Source data below:

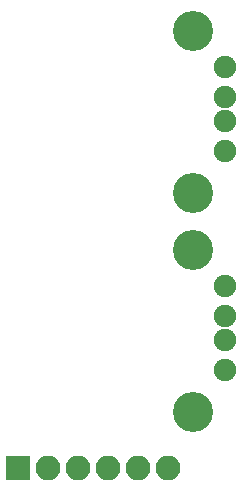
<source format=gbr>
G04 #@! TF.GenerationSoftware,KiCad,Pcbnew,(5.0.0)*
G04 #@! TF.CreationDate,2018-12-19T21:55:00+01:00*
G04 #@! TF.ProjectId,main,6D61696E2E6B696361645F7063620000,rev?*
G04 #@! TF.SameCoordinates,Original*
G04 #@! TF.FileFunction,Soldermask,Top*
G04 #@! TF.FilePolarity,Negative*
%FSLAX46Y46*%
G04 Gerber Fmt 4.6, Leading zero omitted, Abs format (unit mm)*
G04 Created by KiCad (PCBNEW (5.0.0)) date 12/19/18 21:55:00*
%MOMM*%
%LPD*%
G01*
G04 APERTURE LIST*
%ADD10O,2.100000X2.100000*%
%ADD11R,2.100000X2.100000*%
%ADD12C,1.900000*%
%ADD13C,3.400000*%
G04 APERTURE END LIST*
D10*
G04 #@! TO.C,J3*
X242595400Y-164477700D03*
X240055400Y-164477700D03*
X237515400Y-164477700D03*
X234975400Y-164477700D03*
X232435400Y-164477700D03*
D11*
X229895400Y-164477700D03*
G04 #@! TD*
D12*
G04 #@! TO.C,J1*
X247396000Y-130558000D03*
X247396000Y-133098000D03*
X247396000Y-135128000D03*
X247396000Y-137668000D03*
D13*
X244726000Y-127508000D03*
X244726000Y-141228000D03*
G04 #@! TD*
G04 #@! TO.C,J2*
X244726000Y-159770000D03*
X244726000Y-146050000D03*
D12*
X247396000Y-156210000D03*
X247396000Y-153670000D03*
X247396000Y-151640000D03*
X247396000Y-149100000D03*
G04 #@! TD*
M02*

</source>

End of Source data.
Source data below:

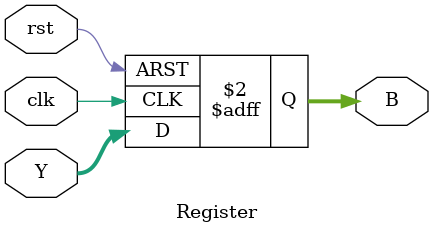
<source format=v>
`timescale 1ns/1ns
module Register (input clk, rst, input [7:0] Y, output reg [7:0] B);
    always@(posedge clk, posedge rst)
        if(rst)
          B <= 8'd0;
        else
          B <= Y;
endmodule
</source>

End of Source data.
Source data below:

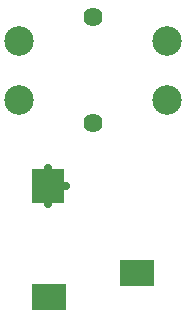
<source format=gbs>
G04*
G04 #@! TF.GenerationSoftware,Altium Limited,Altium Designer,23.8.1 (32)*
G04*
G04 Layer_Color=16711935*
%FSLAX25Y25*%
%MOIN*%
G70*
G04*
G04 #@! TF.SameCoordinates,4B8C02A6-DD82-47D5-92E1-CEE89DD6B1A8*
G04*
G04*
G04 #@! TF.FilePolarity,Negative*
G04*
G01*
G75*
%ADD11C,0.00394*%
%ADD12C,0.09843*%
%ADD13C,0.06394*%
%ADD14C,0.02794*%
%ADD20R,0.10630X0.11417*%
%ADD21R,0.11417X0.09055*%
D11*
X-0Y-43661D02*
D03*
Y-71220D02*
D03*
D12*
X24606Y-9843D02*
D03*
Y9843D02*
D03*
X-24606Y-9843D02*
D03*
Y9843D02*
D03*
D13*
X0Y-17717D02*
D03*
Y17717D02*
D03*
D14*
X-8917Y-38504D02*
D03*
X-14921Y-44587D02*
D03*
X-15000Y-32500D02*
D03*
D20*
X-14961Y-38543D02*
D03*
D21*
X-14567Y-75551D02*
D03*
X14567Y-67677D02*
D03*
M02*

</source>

End of Source data.

Task details: Looking at the data above, write out exactly the lines that start at the one containing "G04 Layer_Color=16711935*" and end at the one containing "X-8917Y-38504D02*"; include both and nothing beyond.

Answer section:
G04 Layer_Color=16711935*
%FSLAX25Y25*%
%MOIN*%
G70*
G04*
G04 #@! TF.SameCoordinates,4B8C02A6-DD82-47D5-92E1-CEE89DD6B1A8*
G04*
G04*
G04 #@! TF.FilePolarity,Negative*
G04*
G01*
G75*
%ADD11C,0.00394*%
%ADD12C,0.09843*%
%ADD13C,0.06394*%
%ADD14C,0.02794*%
%ADD20R,0.10630X0.11417*%
%ADD21R,0.11417X0.09055*%
D11*
X-0Y-43661D02*
D03*
Y-71220D02*
D03*
D12*
X24606Y-9843D02*
D03*
Y9843D02*
D03*
X-24606Y-9843D02*
D03*
Y9843D02*
D03*
D13*
X0Y-17717D02*
D03*
Y17717D02*
D03*
D14*
X-8917Y-38504D02*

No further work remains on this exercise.